Why becomes clear when we look at how these keys are arranged on the KSIs. You can see every key that’s ignored coexists on the same KSI line as W, E, or 3, while every key that’s correctly registered is on a different KSI line. This is how blocking works.
The reason for going into this detail about blocking is because multiple key presses relates on a common KSI relates to a detail in Table 9-3 of the ECE1117 datasheet; specifically that KSOs are driven high/low in both de-asserted and asserted cases. Let’s see what happens when we press W and E simultaneously:
We can see that we end up with a short from KSO01 to KSO02. This becomes problematic when one of them is asserted, as you get a high→low short whose current is only limited by the GPIO drive strength and the resistance of the keyboard traces themselves. Table 9-3 does use both assert/de-assert and driven high/low in different contexts. So it is possible in scan mode that the drive is open-drain only, in which case the above problem doesn’t exist. However we do have what appears to be evidence of an overcurrent event on the W key by way of a hole, so it can’t be ruled out.
We can see that if we open up the bypasses across the KSO diodes (simulating an open-drain drive), then the problem does indeed go away.
Conclusion
It’s not clear what the root cause was for the failure of the W key, though it is evident there was some form of overcurrent event. Where from remains unknown. If the cause was indeed due to totem-pole drive of the KSO lines being exposed to short circuit conditions via the keyboard matrix, then there are a number of options to improve reliability:
Configure the ECE1117 KSO lines in open-drain mode (may not be possible if the chip doesn’t allow for this).

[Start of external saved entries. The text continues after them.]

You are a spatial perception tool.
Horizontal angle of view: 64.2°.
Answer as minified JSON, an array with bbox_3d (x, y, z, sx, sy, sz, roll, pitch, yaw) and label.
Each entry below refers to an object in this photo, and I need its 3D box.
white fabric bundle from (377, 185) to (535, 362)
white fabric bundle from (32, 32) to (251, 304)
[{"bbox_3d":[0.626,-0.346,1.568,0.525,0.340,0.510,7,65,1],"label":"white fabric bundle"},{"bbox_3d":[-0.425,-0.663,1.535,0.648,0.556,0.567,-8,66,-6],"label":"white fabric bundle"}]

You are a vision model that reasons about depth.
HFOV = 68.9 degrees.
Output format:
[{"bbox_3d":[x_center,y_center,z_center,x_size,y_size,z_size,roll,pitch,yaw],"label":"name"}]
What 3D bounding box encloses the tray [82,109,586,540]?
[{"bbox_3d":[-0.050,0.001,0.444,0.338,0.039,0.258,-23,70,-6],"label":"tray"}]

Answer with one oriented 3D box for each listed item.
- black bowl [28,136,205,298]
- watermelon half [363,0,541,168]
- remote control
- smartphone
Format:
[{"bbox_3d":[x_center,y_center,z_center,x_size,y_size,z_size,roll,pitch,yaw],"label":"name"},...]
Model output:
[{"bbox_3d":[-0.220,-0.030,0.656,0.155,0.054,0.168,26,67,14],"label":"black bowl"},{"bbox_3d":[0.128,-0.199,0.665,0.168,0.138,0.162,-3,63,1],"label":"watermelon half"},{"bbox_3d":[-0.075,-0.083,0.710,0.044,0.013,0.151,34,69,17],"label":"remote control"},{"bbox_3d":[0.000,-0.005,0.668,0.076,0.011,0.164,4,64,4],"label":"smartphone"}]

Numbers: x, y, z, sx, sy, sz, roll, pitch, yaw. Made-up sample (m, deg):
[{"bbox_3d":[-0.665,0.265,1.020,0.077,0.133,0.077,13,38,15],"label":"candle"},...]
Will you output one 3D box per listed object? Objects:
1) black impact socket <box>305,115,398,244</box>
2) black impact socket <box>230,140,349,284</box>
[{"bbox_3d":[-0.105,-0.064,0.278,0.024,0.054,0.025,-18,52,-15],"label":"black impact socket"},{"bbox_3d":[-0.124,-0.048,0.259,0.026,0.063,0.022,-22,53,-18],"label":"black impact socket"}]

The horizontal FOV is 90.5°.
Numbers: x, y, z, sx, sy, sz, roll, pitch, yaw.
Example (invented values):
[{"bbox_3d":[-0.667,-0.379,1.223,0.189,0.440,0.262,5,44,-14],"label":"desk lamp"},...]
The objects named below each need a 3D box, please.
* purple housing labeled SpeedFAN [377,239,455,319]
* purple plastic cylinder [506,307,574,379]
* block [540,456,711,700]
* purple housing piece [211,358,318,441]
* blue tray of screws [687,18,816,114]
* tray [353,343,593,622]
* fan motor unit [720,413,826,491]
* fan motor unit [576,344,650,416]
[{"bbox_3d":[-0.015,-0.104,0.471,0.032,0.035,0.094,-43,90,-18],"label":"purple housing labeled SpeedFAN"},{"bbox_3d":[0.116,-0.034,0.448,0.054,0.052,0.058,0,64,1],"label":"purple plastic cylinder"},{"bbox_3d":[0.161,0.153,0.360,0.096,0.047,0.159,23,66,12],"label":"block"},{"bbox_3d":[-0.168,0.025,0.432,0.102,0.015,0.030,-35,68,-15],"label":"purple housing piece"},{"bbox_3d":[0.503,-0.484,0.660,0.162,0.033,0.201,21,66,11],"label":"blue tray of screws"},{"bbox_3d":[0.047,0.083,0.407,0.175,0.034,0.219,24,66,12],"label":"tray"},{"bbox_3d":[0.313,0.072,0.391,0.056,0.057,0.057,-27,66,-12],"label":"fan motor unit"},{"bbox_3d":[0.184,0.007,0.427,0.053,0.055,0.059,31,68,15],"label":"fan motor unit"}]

Add series diodes to KSO lines so they behave as open-drain (adds cost).
Reduce drive strength on KSO lines to limit current during short circuit cases (may not be possible if the chip doesn’t allow for this).
Add series resistors to KSO lines to limit current during short circuit cases (cheaper than diode solution).
Increase trace thickness/conductivity of keyboard membrane traces. This will reduce the power dissipated in the membrane when exposed to short-circuit conditions and hopefully allow it to ‘ride through’. (may required a change in construction, which may increase cost).